Task material.

● ● ● ●

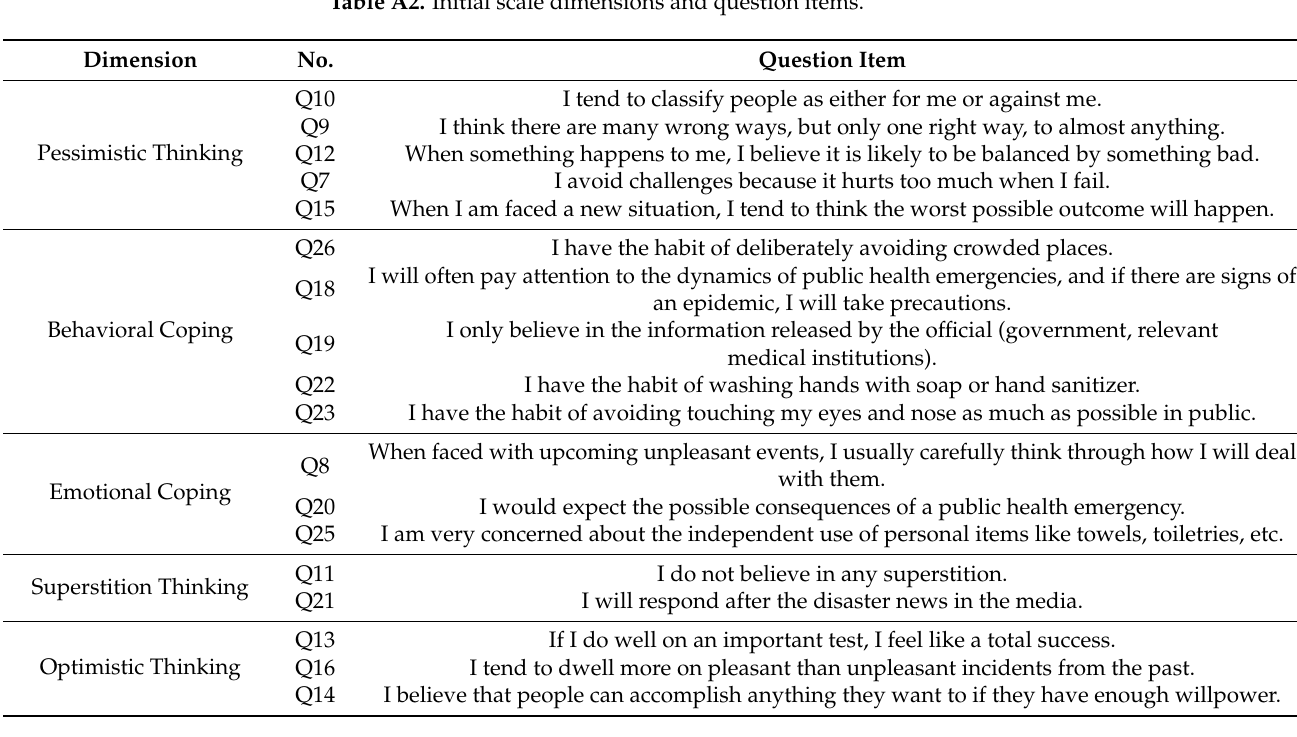
Table A2. Initial scale dimensions and question items.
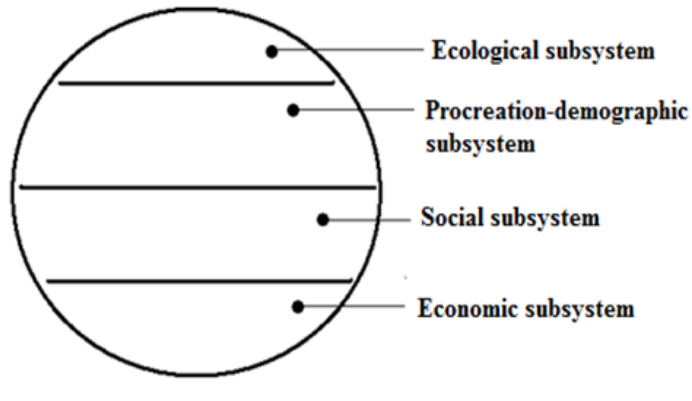
Figure 1. Representation of society as total sum of four classes of subsystems "drawn one on another"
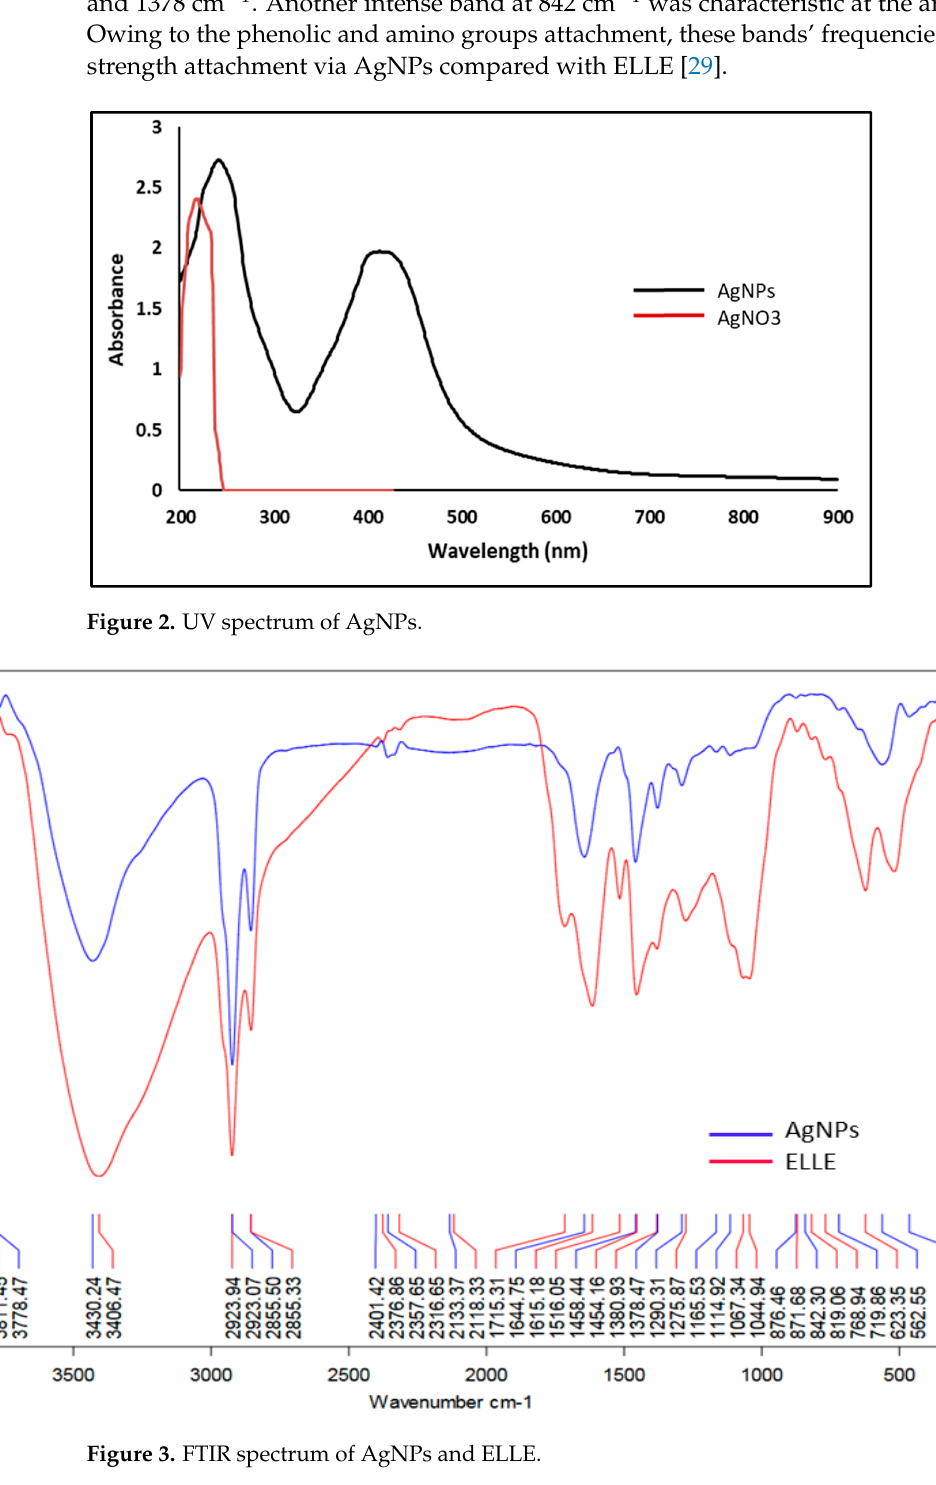
Figure 4. Electron micrographs of the green synthesized AgNPs capped with ELLE. ( A ) TEM and ( B ) SAED.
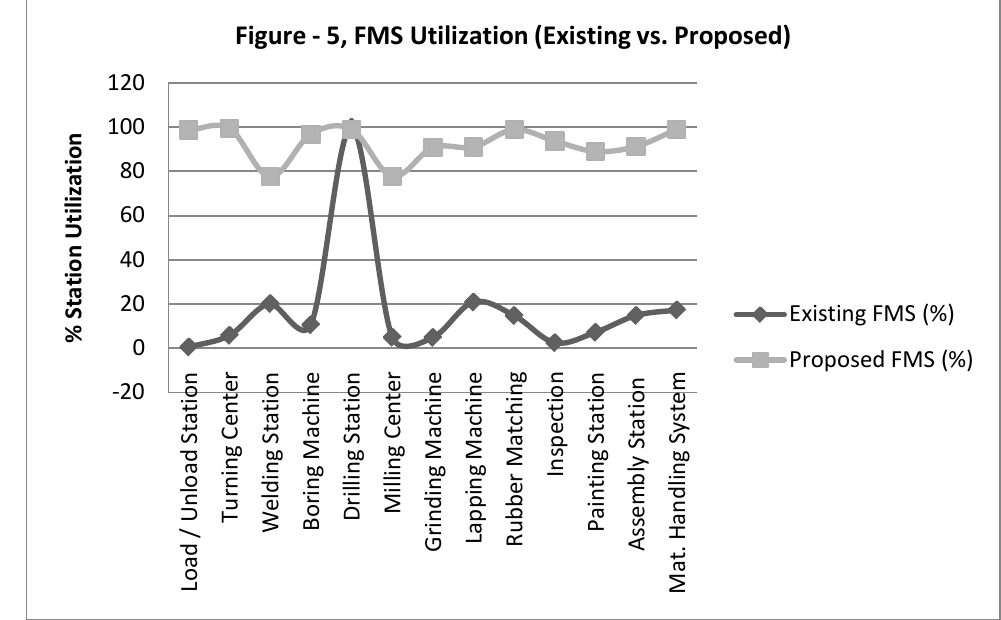
Figure - 5, FMS Utilization (Existing vs.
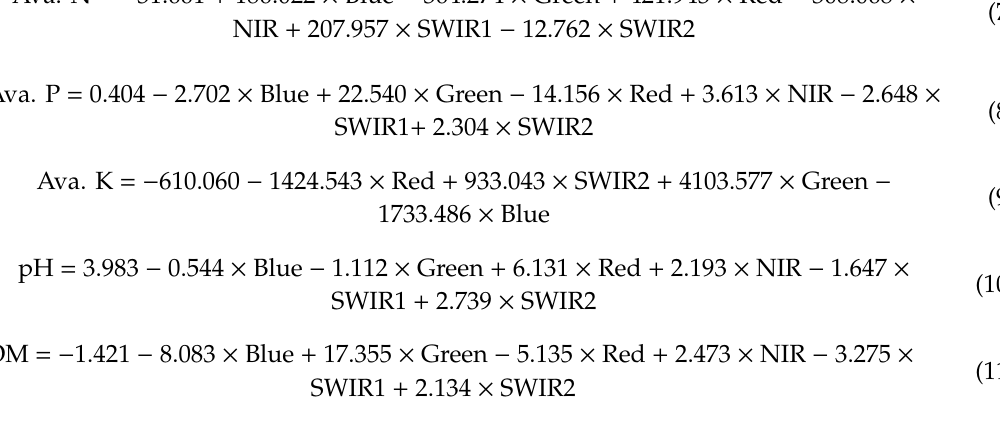
Table 7. Model validation of retrieved N, P, K, pH, and SOM from operational land imager (OLI) images. Properties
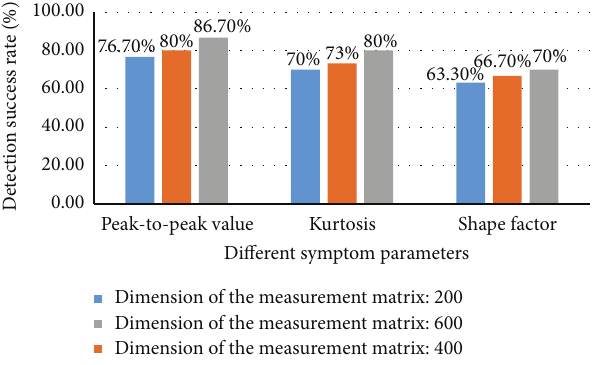
Figure 15: Dimension of the measurement matrix: 200, 400, and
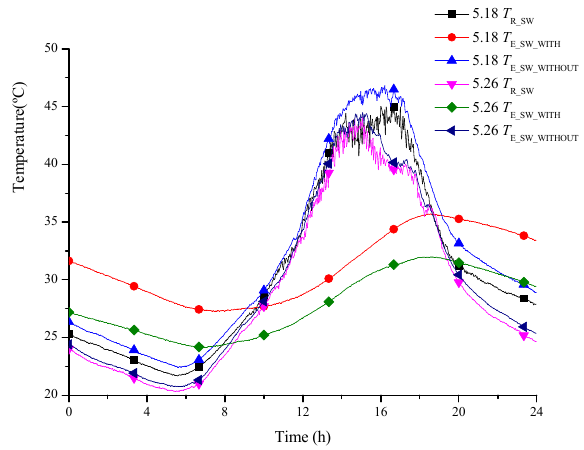
Figure 11. Temperature comparison diagram of south-facing wall. Table 4. Main data of temperature comparison of south-facing wall.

● ● ● ●

Task requirements. The data above is to be printed exactly, all of it, except for the pictures.

Response box.
Table A2. Initial scale dimensions and question items.
Figure 1. Representation of society as total sum of four classes of subsystems "drawn one on another"
Figure 4. Electron micrographs of the green synthesized AgNPs capped with ELLE. ( A ) TEM and ( B ) SAED.
Figure - 5, FMS Utilization (Existing vs.
Table 7. Model validation of retrieved N, P, K, pH, and SOM from operational land imager (OLI) images. Properties
Figure 15: Dimension of the measurement matrix: 200, 400, and
Figure 11. Temperature comparison diagram of south-facing wall. Table 4. Main data of temperature comparison of south-facing wall.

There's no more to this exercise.